**Text under study**
Technically C spec doesn't really say exactly how many bits int, long and long long should be. If you want specific sizes and your code to be somewhat portable use the specific bit sizes to make that clear. There are also types for size-like things (size_t) and pointer and offset like things.

fpgaminer · on June 12, 2017

> If you want specific sizes

I would go further and say you should _always_ use specific sizes, unless forced otherwise. There's no reason not to.

majewsky · on June 12, 2017

There's a usecase for lower-bounded types such as int_least32_t, where the compiler may choose a larger type if it offers better performance. However, if you're using that, the test suite should run all relevant tests for multiple actual sizes of that particular type (through strategic use of #define, for example).

masklinn · on June 13, 2017

> There's a usecase for lower-bounded types such as int_least32_t, where the compiler may choose a larger type if it offers better performance.

**Task list**
a) Print the passage of the C integer-size discussion from "Technically C spec" to "offset like things.".
b) In the C integer-size discussion, which type is given as an example of a lower-bounded type?
c) Continue the C integer-size discussion with the next part after its final line.

**Data section**
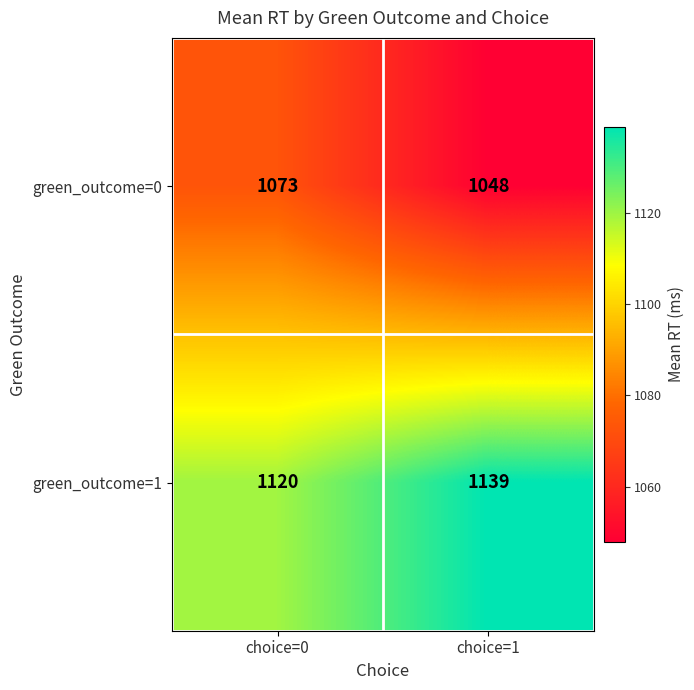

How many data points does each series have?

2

==

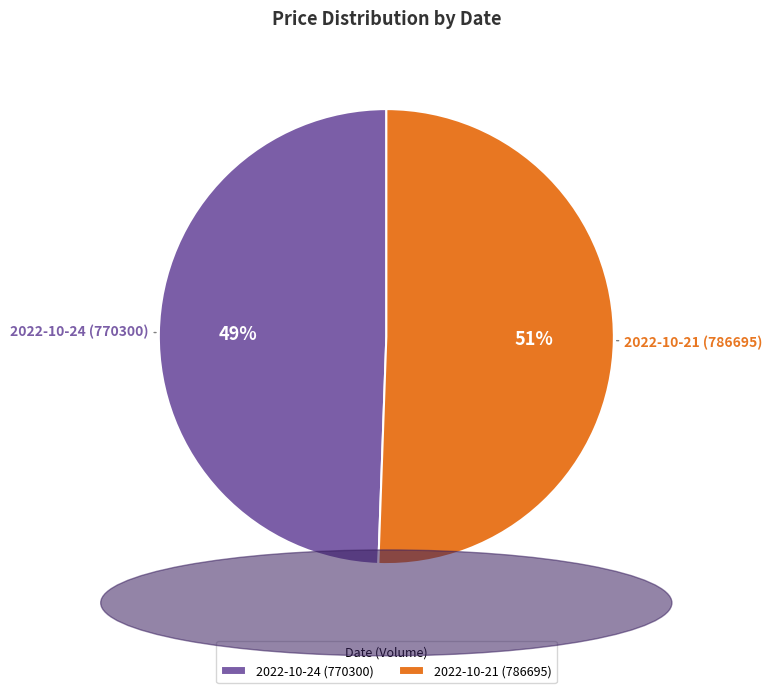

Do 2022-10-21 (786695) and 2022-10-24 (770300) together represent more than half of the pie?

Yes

**Answers by task**
a)
Technically C spec doesn't really say exactly how many bits int, long and long long should be. If you want specific sizes and your code to be somewhat portable use the specific bit sizes to make that clear. There are also types for size-like things (size_t) and pointer and offset like things.

b) int_least32_t

c)
If you're looking for the best performances you shouldn't use leastX types, you should use fastX types (e.g. int_fast32_t for the "fastest integer type available in the implementation, that has at least 32 bits").

The difference between "leastX" and "fastX" is that "leastX" is the smallest type in the implementation which has at least X bits. So if the implementation has 16, 32 and 64b ints and is a 32b architecture, least8 would give you a 16b int but fast8 might give you a 32b one.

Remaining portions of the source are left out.